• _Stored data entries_
================
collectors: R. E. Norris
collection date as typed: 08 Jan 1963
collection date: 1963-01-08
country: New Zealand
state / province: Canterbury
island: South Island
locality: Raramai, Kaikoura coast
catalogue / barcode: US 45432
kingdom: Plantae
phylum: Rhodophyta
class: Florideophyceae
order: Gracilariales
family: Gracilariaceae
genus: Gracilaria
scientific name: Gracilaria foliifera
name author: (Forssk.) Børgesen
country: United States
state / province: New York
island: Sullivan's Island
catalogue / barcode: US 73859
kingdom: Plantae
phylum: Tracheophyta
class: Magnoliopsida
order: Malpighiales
================
Copy out every line of the herbarium collection data above, keeping each entry unchanged and in its original order.

• _Exercise answer_
collectors: R. E. Norris
collection date as typed: 08 Jan 1963
collection date: 1963-01-08
country: New Zealand
state / province: Canterbury
island: South Island
locality: Raramai, Kaikoura coast
catalogue / barcode: US 45432
kingdom: Plantae
phylum: Rhodophyta
class: Florideophyceae
order: Gracilariales
family: Gracilariaceae
genus: Gracilaria
scientific name: Gracilaria foliifera
name author: (Forssk.) Børgesen
country: United States
state / province: New York
island: Sullivan's Island
catalogue / barcode: US 73859
kingdom: Plantae
phylum: Tracheophyta
class: Magnoliopsida
order: Malpighiales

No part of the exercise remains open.